Could you retype, exactly and with no pictures, only the lines from the first line of the records below through the line that contains "taxation s9(2)(f)(iv) and"?

+===+

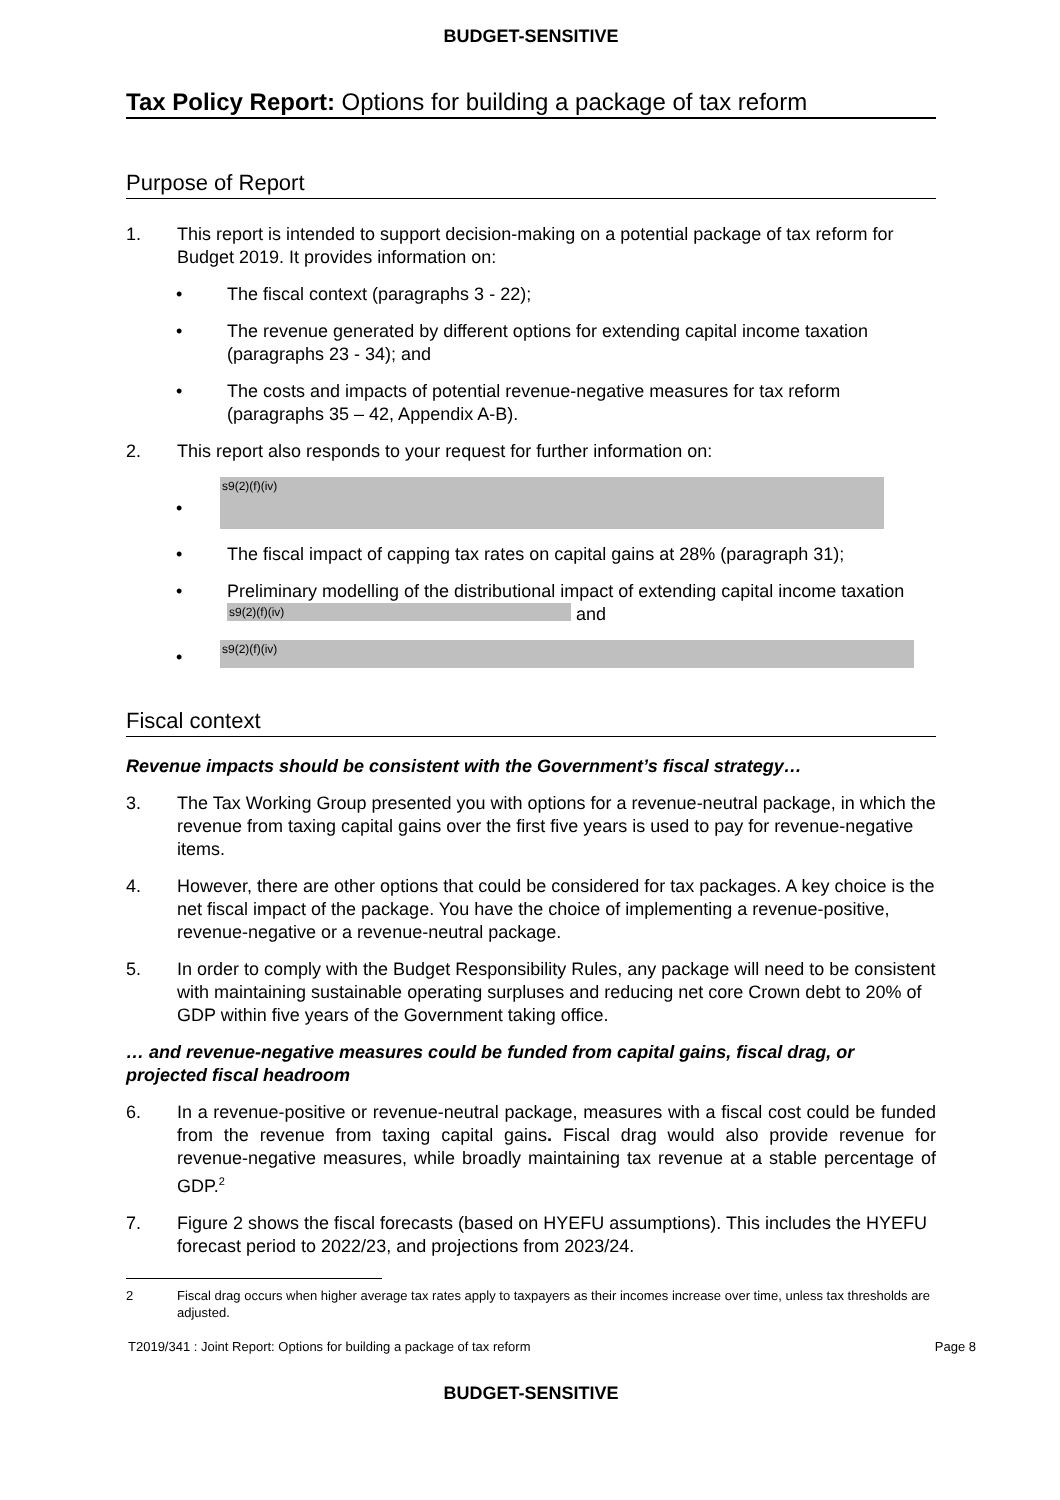BUDGET-SENSITIVE
Tax Policy Report: Options for building a package of tax reform
Purpose of Report
1. This report is intended to support decision-making on a potential package of tax reform for Budget 2019. It provides information on:
• The fiscal context (paragraphs 3 - 22);
• The revenue generated by different options for extending capital income taxation (paragraphs 23 - 34); and
• The costs and impacts of potential revenue-negative measures for tax reform (paragraphs 35 – 42, Appendix A-B).
2. This report also responds to your request for further information on:
•
s9(2)(f)(iv)
• The fiscal impact of capping tax rates on capital gains at 28% (paragraph 31);
• Preliminary modelling of the distributional impact of extending capital income taxation s9(2)(f)(iv) and
•
s9(2)(f)(iv)
Fiscal context
Revenue impacts should be consistent with the Government’s fiscal strategy…
3. The Tax Working Group presented you with options for a revenue-neutral package, in which the revenue from taxing capital gains over the first five years is used to pay for revenue-negative items.
4. However, there are other options that could be considered for tax packages. A key choice is the net fiscal impact of the package. You have the choice of implementing a revenue-positive, revenue-negative or a revenue-neutral package.
5. In order to comply with the Budget Responsibility Rules, any package will need to be consistent with maintaining sustainable operating surpluses and reducing net core Crown debt to 20% of GDP within five years of the Government taking office.
… and revenue-negative measures could be funded from capital gains, fiscal drag, or projected fiscal headroom
6. In a revenue-positive or revenue-neutral package, measures with a fiscal cost could be funded from the revenue from taxing capital gains. Fiscal drag would also provide revenue for revenue-negative measures, while broadly maintaining tax revenue at a stable percentage of GDP.<sup>2</sup>
7. Figure 2 shows the fiscal forecasts (based on HYEFU assumptions). This includes the HYEFU forecast period to 2022/23, and projections from 2023/24.
2 Fiscal drag occurs when higher average tax rates apply to taxpayers as their incomes increase over time, unless tax thresholds are adjusted.
T2019/341 : Joint Report: Options for building a package of tax reform Page 8
BUDGET-SENSITIVE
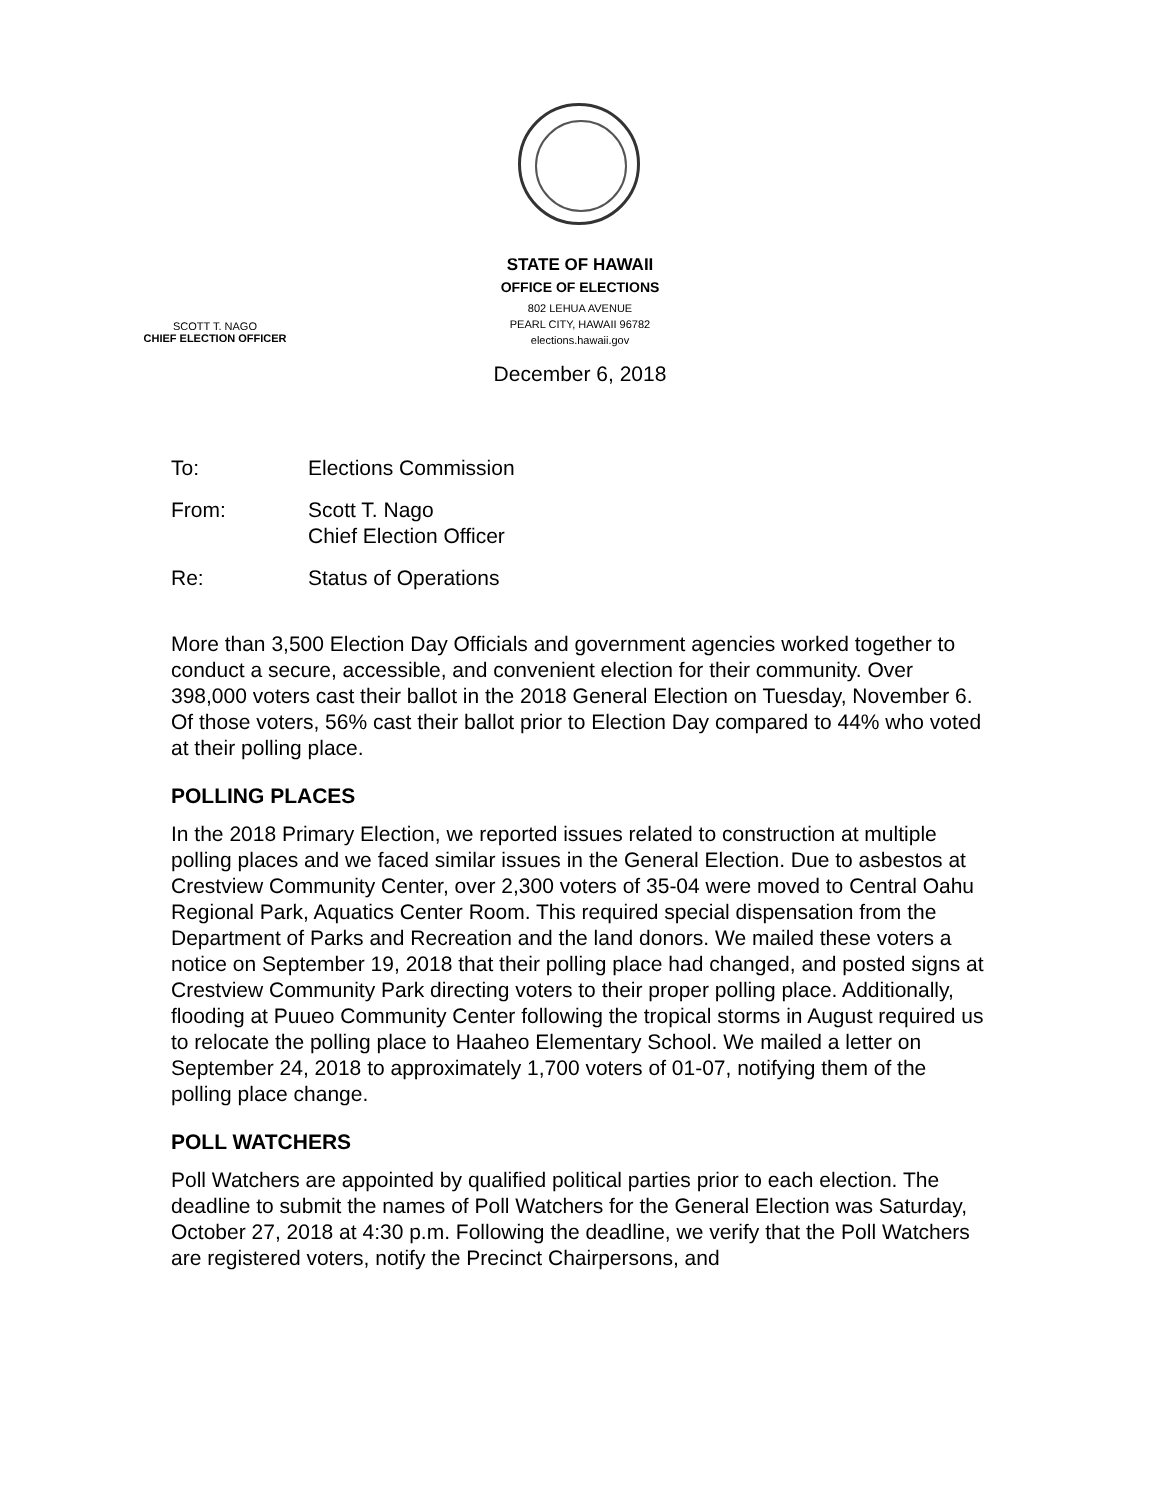STATE OF HAWAII
OFFICE OF ELECTIONS
802 LEHUA AVENUE
PEARL CITY, HAWAII 96782
elections.hawaii.gov
December 6, 2018
SCOTT T. NAGO
CHIEF ELECTION OFFICER
To: Elections Commission
From: Scott T. Nago
Chief Election Officer
Re: Status of Operations
More than 3,500 Election Day Officials and government agencies worked together to conduct a secure, accessible, and convenient election for their community. Over 398,000 voters cast their ballot in the 2018 General Election on Tuesday, November 6. Of those voters, 56% cast their ballot prior to Election Day compared to 44% who voted at their polling place.
POLLING PLACES
In the 2018 Primary Election, we reported issues related to construction at multiple polling places and we faced similar issues in the General Election. Due to asbestos at Crestview Community Center, over 2,300 voters of 35-04 were moved to Central Oahu Regional Park, Aquatics Center Room. This required special dispensation from the Department of Parks and Recreation and the land donors. We mailed these voters a notice on September 19, 2018 that their polling place had changed, and posted signs at Crestview Community Park directing voters to their proper polling place. Additionally, flooding at Puueo Community Center following the tropical storms in August required us to relocate the polling place to Haaheo Elementary School. We mailed a letter on September 24, 2018 to approximately 1,700 voters of 01-07, notifying them of the polling place change.
POLL WATCHERS
Poll Watchers are appointed by qualified political parties prior to each election. The deadline to submit the names of Poll Watchers for the General Election was Saturday, October 27, 2018 at 4:30 p.m. Following the deadline, we verify that the Poll Watchers are registered voters, notify the Precinct Chairpersons, and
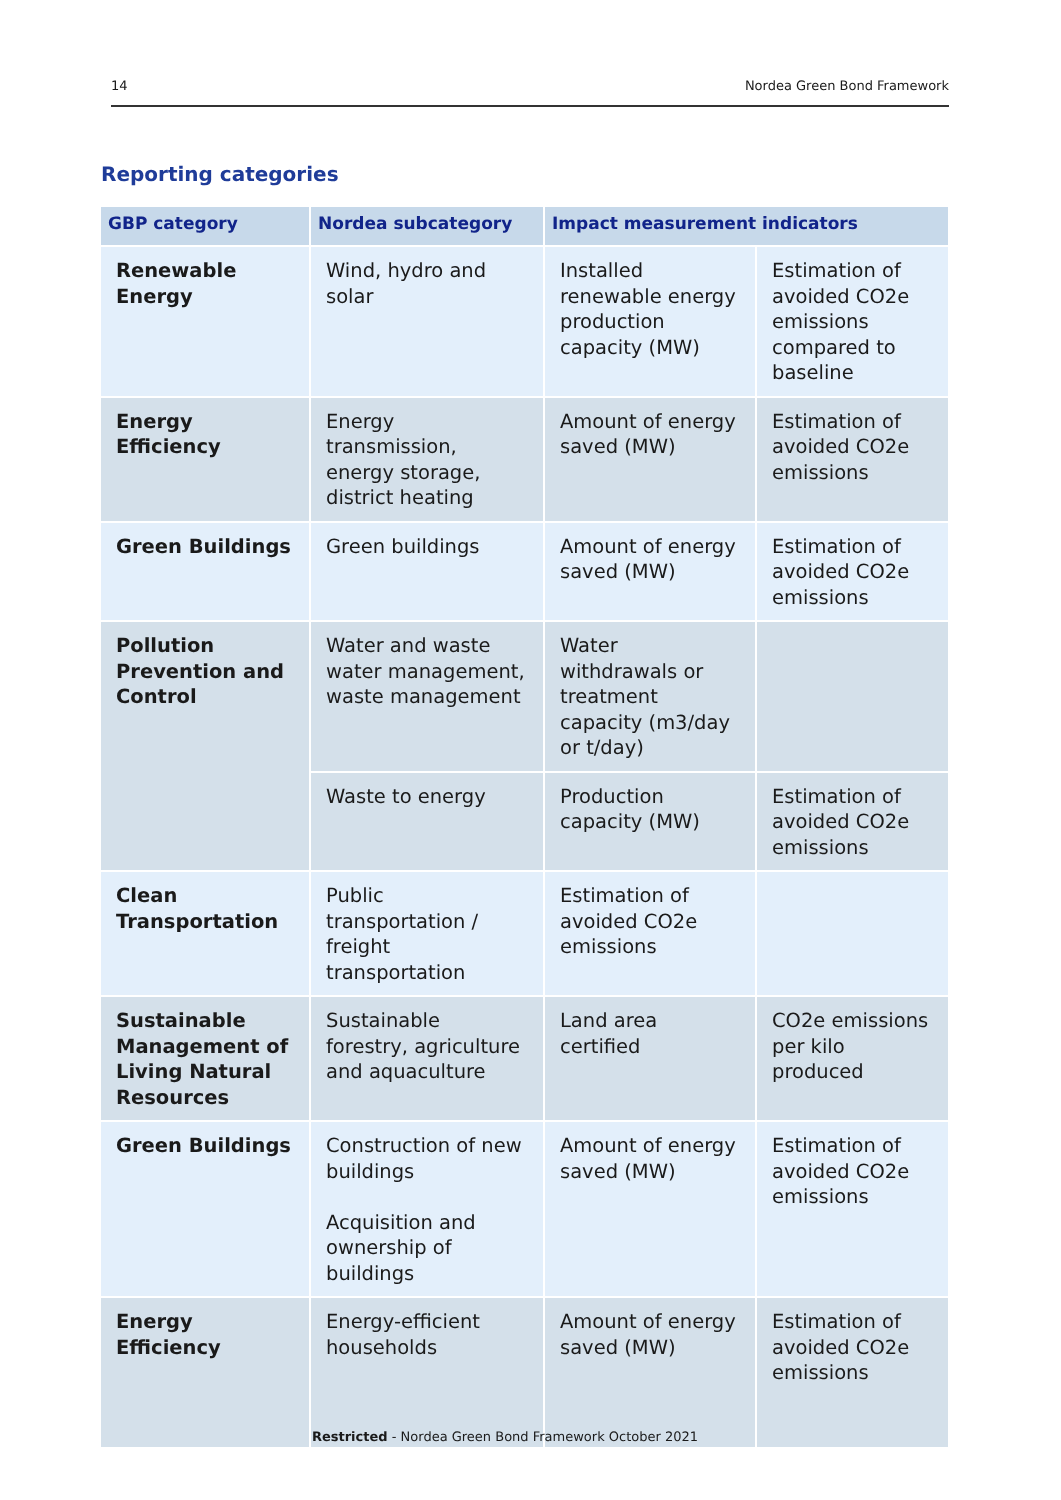14 Nordea Green Bond Framework
Reporting categories
| GBP category | Nordea subcategory | Impact measurement indicators | |
| --- | --- | --- | --- |
| Renewable Energy | Wind, hydro and solar | Installed renewable energy production capacity (MW) | Estimation of avoided CO2e emissions compared to baseline |
| Energy Efficiency | Energy transmission, energy storage, district heating | Amount of energy saved (MW) | Estimation of avoided CO2e emissions |
| Green Buildings | Green buildings | Amount of energy saved (MW) | Estimation of avoided CO2e emissions |
| Pollution Prevention and Control | Water and waste water management, waste management | Water withdrawals or treatment capacity (m3/day or t/day) | |
| | Waste to energy | Production capacity (MW) | Estimation of avoided CO2e emissions |
| Clean Transportation | Public transportation / freight transportation | Estimation of avoided CO2e emissions | |
| Sustainable Management of Living Natural Resources | Sustainable forestry, agriculture and aquaculture | Land area certified | CO2e emissions per kilo produced |
| Green Buildings | Construction of new buildings Acquisition and ownership of buildings | Amount of energy saved (MW) | Estimation of avoided CO2e emissions |
| Energy Efficiency | Energy-efficient households | Amount of energy saved (MW) | Estimation of avoided CO2e emissions |
Restricted - Nordea Green Bond Framework October 2021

+===+

WRITTEN REPLY:
BUDGET-SENSITIVE
Tax Policy Report: Options for building a package of tax reform
Purpose of Report
1. This report is intended to support decision-making on a potential package of tax reform for Budget 2019. It provides information on:
• The fiscal context (paragraphs 3 - 22);
• The revenue generated by different options for extending capital income taxation (paragraphs 23 - 34); and
• The costs and impacts of potential revenue-negative measures for tax reform (paragraphs 35 – 42, Appendix A-B).
2. This report also responds to your request for further information on:
•
s9(2)(f)(iv)
• The fiscal impact of capping tax rates on capital gains at 28% (paragraph 31);
• Preliminary modelling of the distributional impact of extending capital income taxation s9(2)(f)(iv) and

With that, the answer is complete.